GOAL OF THE EXERCISE: Repeat the stretch from the line containing "Checkbox, TextField, Button)." through the line containing "insights while studying.", putting "registered user" in place of "logged-in user" and keeping everything else the same.
======== SUPPLIED ENTRIES ========
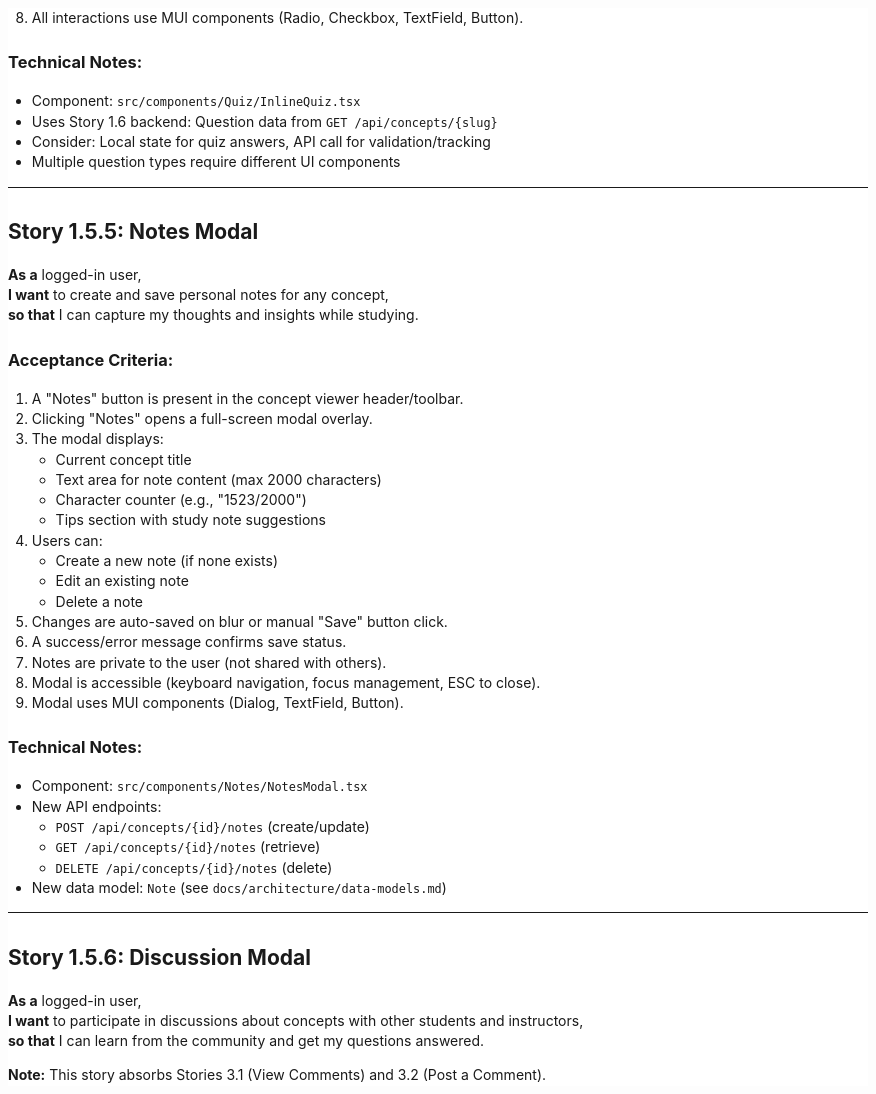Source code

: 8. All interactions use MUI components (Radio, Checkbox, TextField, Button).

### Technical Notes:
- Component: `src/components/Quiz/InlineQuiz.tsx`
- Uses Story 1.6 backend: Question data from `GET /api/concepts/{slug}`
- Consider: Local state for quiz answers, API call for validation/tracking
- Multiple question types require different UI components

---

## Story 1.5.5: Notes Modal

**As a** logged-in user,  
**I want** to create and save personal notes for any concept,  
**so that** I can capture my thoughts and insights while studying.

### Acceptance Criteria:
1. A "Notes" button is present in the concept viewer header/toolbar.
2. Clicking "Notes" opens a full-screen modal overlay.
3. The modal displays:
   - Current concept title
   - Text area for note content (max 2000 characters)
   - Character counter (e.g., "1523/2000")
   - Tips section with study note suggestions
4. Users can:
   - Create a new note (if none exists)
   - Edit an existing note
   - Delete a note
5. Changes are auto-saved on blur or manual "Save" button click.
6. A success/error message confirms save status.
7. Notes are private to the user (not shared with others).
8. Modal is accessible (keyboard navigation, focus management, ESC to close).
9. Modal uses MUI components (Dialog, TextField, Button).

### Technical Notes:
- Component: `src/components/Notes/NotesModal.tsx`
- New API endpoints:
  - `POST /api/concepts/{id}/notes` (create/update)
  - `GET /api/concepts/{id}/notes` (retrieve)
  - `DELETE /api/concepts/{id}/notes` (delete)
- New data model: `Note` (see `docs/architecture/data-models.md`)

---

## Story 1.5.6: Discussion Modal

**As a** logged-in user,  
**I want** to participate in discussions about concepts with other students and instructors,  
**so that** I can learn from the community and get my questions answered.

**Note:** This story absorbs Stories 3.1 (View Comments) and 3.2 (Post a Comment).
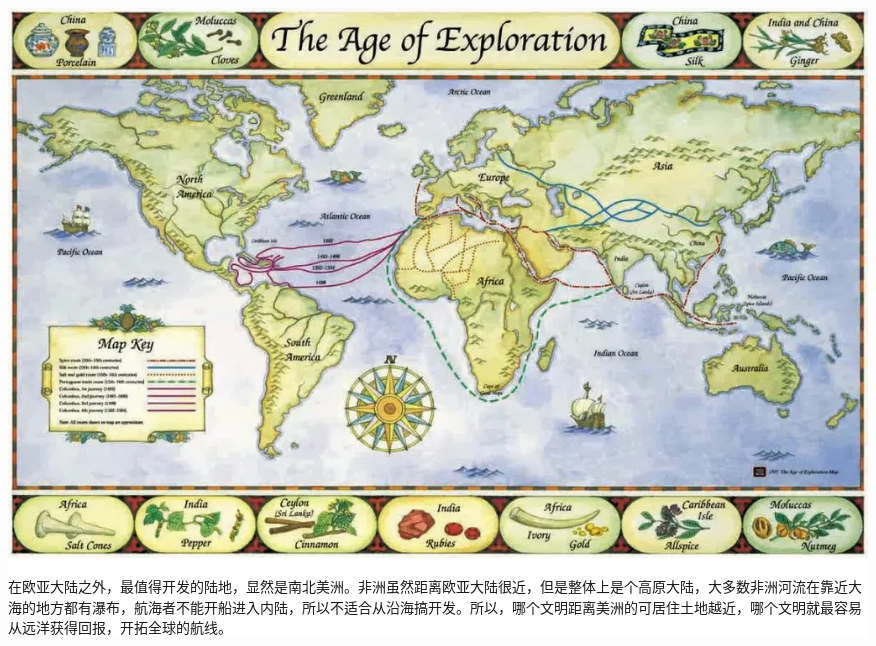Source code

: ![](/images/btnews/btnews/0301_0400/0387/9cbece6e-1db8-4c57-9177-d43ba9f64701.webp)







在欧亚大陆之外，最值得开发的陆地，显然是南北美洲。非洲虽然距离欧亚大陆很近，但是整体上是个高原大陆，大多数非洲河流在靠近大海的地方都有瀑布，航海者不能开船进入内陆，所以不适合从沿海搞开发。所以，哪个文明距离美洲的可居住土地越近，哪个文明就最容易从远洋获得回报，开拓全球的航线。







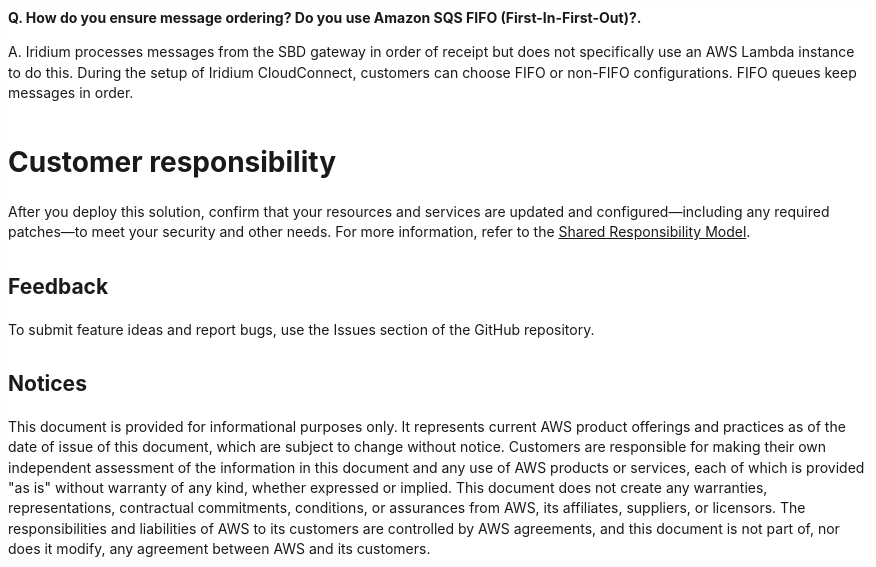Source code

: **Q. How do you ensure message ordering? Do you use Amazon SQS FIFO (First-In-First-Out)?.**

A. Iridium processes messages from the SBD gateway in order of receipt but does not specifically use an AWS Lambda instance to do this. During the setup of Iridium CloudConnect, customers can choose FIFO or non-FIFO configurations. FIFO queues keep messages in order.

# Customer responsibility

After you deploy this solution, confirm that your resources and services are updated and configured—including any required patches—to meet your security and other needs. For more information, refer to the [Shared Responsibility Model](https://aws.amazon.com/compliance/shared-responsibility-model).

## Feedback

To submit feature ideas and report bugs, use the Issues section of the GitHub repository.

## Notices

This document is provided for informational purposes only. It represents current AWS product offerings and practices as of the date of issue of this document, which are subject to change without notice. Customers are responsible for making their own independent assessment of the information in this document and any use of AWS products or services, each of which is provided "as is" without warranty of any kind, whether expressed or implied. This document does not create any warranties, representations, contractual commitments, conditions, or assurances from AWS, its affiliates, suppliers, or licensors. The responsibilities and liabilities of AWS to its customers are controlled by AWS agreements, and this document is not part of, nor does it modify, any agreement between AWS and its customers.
========
======== SUPPLIED ENTRIES ========
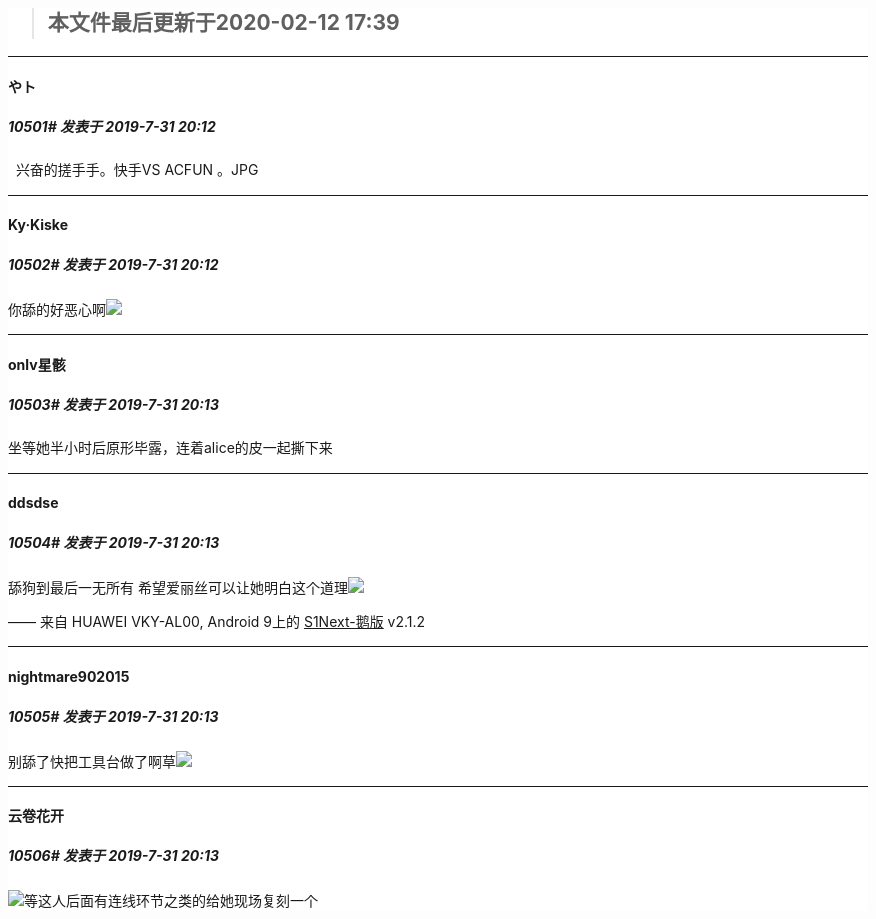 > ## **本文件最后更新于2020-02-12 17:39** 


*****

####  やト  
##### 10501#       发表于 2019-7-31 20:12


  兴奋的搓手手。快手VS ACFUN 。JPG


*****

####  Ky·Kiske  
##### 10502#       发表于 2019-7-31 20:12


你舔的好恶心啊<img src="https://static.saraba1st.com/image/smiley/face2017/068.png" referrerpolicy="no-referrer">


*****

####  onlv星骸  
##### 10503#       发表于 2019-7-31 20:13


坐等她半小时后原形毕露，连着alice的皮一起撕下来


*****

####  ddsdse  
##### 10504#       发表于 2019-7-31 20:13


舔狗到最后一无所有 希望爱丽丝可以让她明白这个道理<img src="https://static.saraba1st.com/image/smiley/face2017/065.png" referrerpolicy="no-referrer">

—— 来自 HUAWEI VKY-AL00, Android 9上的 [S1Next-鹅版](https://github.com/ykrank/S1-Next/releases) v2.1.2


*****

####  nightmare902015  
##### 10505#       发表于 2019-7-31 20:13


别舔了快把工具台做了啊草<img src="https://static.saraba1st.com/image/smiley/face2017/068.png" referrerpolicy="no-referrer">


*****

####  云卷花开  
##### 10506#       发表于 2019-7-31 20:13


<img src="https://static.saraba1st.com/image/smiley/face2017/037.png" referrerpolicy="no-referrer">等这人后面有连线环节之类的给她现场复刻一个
========
EXERCISE OUTPUT:
: 8. All interactions use MUI components (Radio, Checkbox, TextField, Button).

### Technical Notes:
- Component: `src/components/Quiz/InlineQuiz.tsx`
- Uses Story 1.6 backend: Question data from `GET /api/concepts/{slug}`
- Consider: Local state for quiz answers, API call for validation/tracking
- Multiple question types require different UI components

---

## Story 1.5.5: Notes Modal

**As a** registered user,  
**I want** to create and save personal notes for any concept,  
**so that** I can capture my thoughts and insights while studying.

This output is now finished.